» **Exercise aim**:
The reply should contain all the data below, repeated exactly, and none of the images.

:: Data for this task

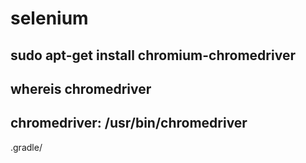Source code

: # selenium
## sudo apt-get install chromium-chromedriver
## whereis chromedriver
## chromedriver: /usr/bin/chromedriver

.gradle/

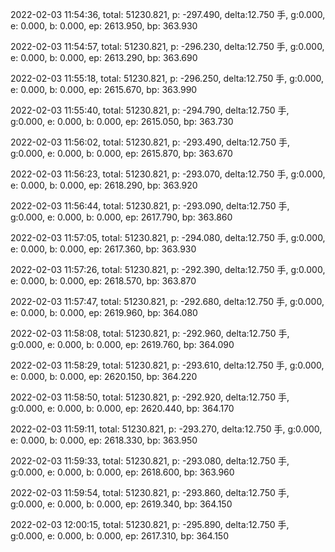 2022-02-03 11:54:36, total: 51230.821, p: -297.490, delta:12.750 手, g:0.000, e: 0.000, b: 0.000, ep: 2613.950, bp: 363.930

2022-02-03 11:54:57, total: 51230.821, p: -296.230, delta:12.750 手, g:0.000, e: 0.000, b: 0.000, ep: 2613.290, bp: 363.690

2022-02-03 11:55:18, total: 51230.821, p: -296.250, delta:12.750 手, g:0.000, e: 0.000, b: 0.000, ep: 2615.670, bp: 363.990

2022-02-03 11:55:40, total: 51230.821, p: -294.790, delta:12.750 手, g:0.000, e: 0.000, b: 0.000, ep: 2615.050, bp: 363.730

2022-02-03 11:56:02, total: 51230.821, p: -293.490, delta:12.750 手, g:0.000, e: 0.000, b: 0.000, ep: 2615.870, bp: 363.670

2022-02-03 11:56:23, total: 51230.821, p: -293.070, delta:12.750 手, g:0.000, e: 0.000, b: 0.000, ep: 2618.290, bp: 363.920

2022-02-03 11:56:44, total: 51230.821, p: -293.090, delta:12.750 手, g:0.000, e: 0.000, b: 0.000, ep: 2617.790, bp: 363.860

2022-02-03 11:57:05, total: 51230.821, p: -294.080, delta:12.750 手, g:0.000, e: 0.000, b: 0.000, ep: 2617.360, bp: 363.930

2022-02-03 11:57:26, total: 51230.821, p: -292.390, delta:12.750 手, g:0.000, e: 0.000, b: 0.000, ep: 2618.570, bp: 363.870

2022-02-03 11:57:47, total: 51230.821, p: -292.680, delta:12.750 手, g:0.000, e: 0.000, b: 0.000, ep: 2619.960, bp: 364.080

2022-02-03 11:58:08, total: 51230.821, p: -292.960, delta:12.750 手, g:0.000, e: 0.000, b: 0.000, ep: 2619.760, bp: 364.090

2022-02-03 11:58:29, total: 51230.821, p: -293.610, delta:12.750 手, g:0.000, e: 0.000, b: 0.000, ep: 2620.150, bp: 364.220

2022-02-03 11:58:50, total: 51230.821, p: -292.920, delta:12.750 手, g:0.000, e: 0.000, b: 0.000, ep: 2620.440, bp: 364.170

2022-02-03 11:59:11, total: 51230.821, p: -293.270, delta:12.750 手, g:0.000, e: 0.000, b: 0.000, ep: 2618.330, bp: 363.950

2022-02-03 11:59:33, total: 51230.821, p: -293.080, delta:12.750 手, g:0.000, e: 0.000, b: 0.000, ep: 2618.600, bp: 363.960

2022-02-03 11:59:54, total: 51230.821, p: -293.860, delta:12.750 手, g:0.000, e: 0.000, b: 0.000, ep: 2619.340, bp: 364.150

2022-02-03 12:00:15, total: 51230.821, p: -295.890, delta:12.750 手, g:0.000, e: 0.000, b: 0.000, ep: 2617.310, bp: 364.150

::::

» **Your response**:
Source code

: # selenium
## sudo apt-get install chromium-chromedriver
## whereis chromedriver
## chromedriver: /usr/bin/chromedriver

.gradle/

 2022-02-03 11:54:36, total: 51230.821, p: -297.490, delta:12.750 手, g:0.000, e: 0.000, b: 0.000, ep: 2613.950, bp: 363.930

2022-02-03 11:54:57, total: 51230.821, p: -296.230, delta:12.750 手, g:0.000, e: 0.000, b: 0.000, ep: 2613.290, bp: 363.690

2022-02-03 11:55:18, total: 51230.821, p: -296.250, delta:12.750 手, g:0.000, e: 0.000, b: 0.000, ep: 2615.670, bp: 363.990

2022-02-03 11:55:40, total: 51230.821, p: -294.790, delta:12.750 手, g:0.000, e: 0.000, b: 0.000, ep: 2615.050, bp: 363.730

2022-02-03 11:56:02, total: 51230.821, p: -293.490, delta:12.750 手, g:0.000, e: 0.000, b: 0.000, ep: 2615.870, bp: 363.670

2022-02-03 11:56:23, total: 51230.821, p: -293.070, delta:12.750 手, g:0.000, e: 0.000, b: 0.000, ep: 2618.290, bp: 363.920

2022-02-03 11:56:44, total: 51230.821, p: -293.090, delta:12.750 手, g:0.000, e: 0.000, b: 0.000, ep: 2617.790, bp: 363.860

2022-02-03 11:57:05, total: 51230.821, p: -294.080, delta:12.750 手, g:0.000, e: 0.000, b: 0.000, ep: 2617.360, bp: 363.930

2022-02-03 11:57:26, total: 51230.821, p: -292.390, delta:12.750 手, g:0.000, e: 0.000, b: 0.000, ep: 2618.570, bp: 363.870

2022-02-03 11:57:47, total: 51230.821, p: -292.680, delta:12.750 手, g:0.000, e: 0.000, b: 0.000, ep: 2619.960, bp: 364.080

2022-02-03 11:58:08, total: 51230.821, p: -292.960, delta:12.750 手, g:0.000, e: 0.000, b: 0.000, ep: 2619.760, bp: 364.090

2022-02-03 11:58:29, total: 51230.821, p: -293.610, delta:12.750 手, g:0.000, e: 0.000, b: 0.000, ep: 2620.150, bp: 364.220

2022-02-03 11:58:50, total: 51230.821, p: -292.920, delta:12.750 手, g:0.000, e: 0.000, b: 0.000, ep: 2620.440, bp: 364.170

2022-02-03 11:59:11, total: 51230.821, p: -293.270, delta:12.750 手, g:0.000, e: 0.000, b: 0.000, ep: 2618.330, bp: 363.950

2022-02-03 11:59:33, total: 51230.821, p: -293.080, delta:12.750 手, g:0.000, e: 0.000, b: 0.000, ep: 2618.600, bp: 363.960

2022-02-03 11:59:54, total: 51230.821, p: -293.860, delta:12.750 手, g:0.000, e: 0.000, b: 0.000, ep: 2619.340, bp: 364.150

2022-02-03 12:00:15, total: 51230.821, p: -295.890, delta:12.750 手, g:0.000, e: 0.000, b: 0.000, ep: 2617.310, bp: 364.150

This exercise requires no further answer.